● WHAT YOU HAVE TO DO: Your reply should be one number, which is how many lines in the listing below contain "hier".

● RECORDS FOR THIS EXERCISE:
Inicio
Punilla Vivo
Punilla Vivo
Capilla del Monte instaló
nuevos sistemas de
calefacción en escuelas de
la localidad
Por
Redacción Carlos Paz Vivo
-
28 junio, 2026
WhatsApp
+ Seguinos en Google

* * *

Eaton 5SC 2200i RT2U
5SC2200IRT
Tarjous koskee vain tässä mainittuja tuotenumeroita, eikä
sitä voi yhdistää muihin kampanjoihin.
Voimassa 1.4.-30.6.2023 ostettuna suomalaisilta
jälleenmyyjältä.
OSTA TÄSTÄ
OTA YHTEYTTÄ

---

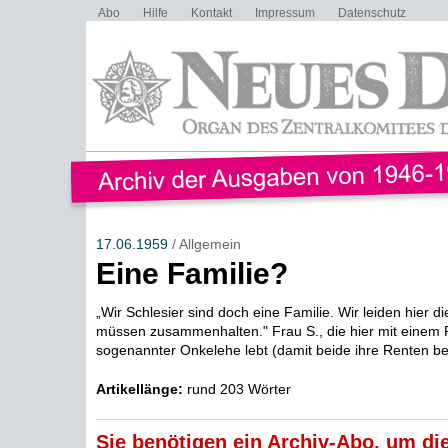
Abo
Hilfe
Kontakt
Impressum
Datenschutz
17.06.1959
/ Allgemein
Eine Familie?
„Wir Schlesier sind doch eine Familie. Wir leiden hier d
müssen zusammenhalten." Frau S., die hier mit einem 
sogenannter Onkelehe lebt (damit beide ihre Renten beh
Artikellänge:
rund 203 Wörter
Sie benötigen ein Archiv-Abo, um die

● RESULT OF THE EXERCISE: 2